Zwangsehen in den Sommerferien

Ein zweites Handy mit in den Urlaub nehmen

Türkischstämmige Frauen mit Kopftüchern stehen am Mittwoch (20.07.2011) in Köln in der Fußgängerzone. Die Mehrheit der Türken in NRW ist integriert und nimmt aktiv am gesellschaftlichen Leben teil. Das ergab eine Studie der Stiftung Zentrum für Türkeistudien im Auftrag des nordrhein-westfälischen Familien- und Integrationsministeriums. Foto: Oliver Berg dpa/lnw (zu dpa/lnw 1034 vom 20.07.2011)

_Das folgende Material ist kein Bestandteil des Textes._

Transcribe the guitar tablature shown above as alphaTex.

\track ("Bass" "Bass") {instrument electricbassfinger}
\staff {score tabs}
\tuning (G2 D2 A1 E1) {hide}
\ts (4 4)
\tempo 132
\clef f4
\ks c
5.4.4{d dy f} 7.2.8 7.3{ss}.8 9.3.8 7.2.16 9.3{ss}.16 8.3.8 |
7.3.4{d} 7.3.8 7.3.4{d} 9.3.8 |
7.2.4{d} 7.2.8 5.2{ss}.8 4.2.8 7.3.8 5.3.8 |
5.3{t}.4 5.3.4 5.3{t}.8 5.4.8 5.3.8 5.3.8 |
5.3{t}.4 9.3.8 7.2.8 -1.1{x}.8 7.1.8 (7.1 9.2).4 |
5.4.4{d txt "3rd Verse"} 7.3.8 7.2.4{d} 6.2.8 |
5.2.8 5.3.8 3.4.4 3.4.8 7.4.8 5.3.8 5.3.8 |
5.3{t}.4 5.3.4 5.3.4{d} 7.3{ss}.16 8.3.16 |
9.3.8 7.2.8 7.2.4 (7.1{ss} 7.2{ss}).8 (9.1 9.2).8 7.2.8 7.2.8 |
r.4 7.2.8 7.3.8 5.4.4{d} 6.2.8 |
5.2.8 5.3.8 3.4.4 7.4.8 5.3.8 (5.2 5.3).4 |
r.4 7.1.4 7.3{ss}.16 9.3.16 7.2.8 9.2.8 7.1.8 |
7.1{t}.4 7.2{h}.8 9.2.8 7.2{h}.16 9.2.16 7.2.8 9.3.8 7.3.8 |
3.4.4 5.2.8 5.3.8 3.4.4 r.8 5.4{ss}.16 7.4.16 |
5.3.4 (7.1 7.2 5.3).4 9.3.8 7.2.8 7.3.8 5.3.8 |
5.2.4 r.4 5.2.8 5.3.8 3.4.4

Nach wie vor sind muslimische Mädchen von Zwangsverheiratung bedroht © picture alliance / dpa / Oliver Berg
Martina Felz im Gespräch mit Liane von Billerbeck · 23.07.2015
Bei einer drohenden Heiratsverschleppung sollten Mädchen schon vor den Ferien eine Beratungsstelle aufsuchen, rät Martina Felz, Hamburger Referentin für Opferschutz. Seien die jungen Frauen erst einmal im Herkunftsland, werde es "sehr, sehr schwierig".
Der Organisation Terre des Femmes zufolge sind jährlich etwa 3000 Mädchen von Zwangsverheiratung bedroht. Besonders groß ist die Gefahr während der Sommerferien: Denn einzelne türkisch- oder arabischstämmige Familien nutzen den Heimaturlaub, um ihre Töchter im Herkunftsland gegen deren Willen zu verheiraten.
Von Heiratsverschleppung bedrohte Mädchen sollten ein zweites Handy mitnehmen und ausreichend Bargeld, sagt Martina Felz, Referentin für Opferschutz bei der Hamburger Behörde für Arbeit, Soziales, Familie und Integration. Am besten sollten sie bereits vor den Ferien eine Beratungsstelle aufsuchen, denn es sei sehr, sehr schwierig, ihnen zu helfen, wenn sie erst im Ausland seien. 2014 hätten 108 Personen eine diesbezügliche Beratung in Anspruch genommen.
Auch Jungen sind betroffen
Die betroffenen Mädchen - und gelegentlich auch Jungen - müssten dabei allerdings häufig eine "großen Spannungskonflikt" aushalten. "Auf der einen Seite hat man Angst vor Gewalt, vor Zwangsverheiratung, was ja eine schwere Menschenrechtsverletzung ist", sagt Felz. "Auf der anderen Seite hat man seine Eltern sehr gerne, man hängt an ihnen, man liebt sie."
Auch würden manche Familien bereits das Aufsuchen einer Beratungsstelle als Gesichtsverlust empfinden und allein deshalb "sehr gewaltsam" gegen die Betroffenen vorgehen.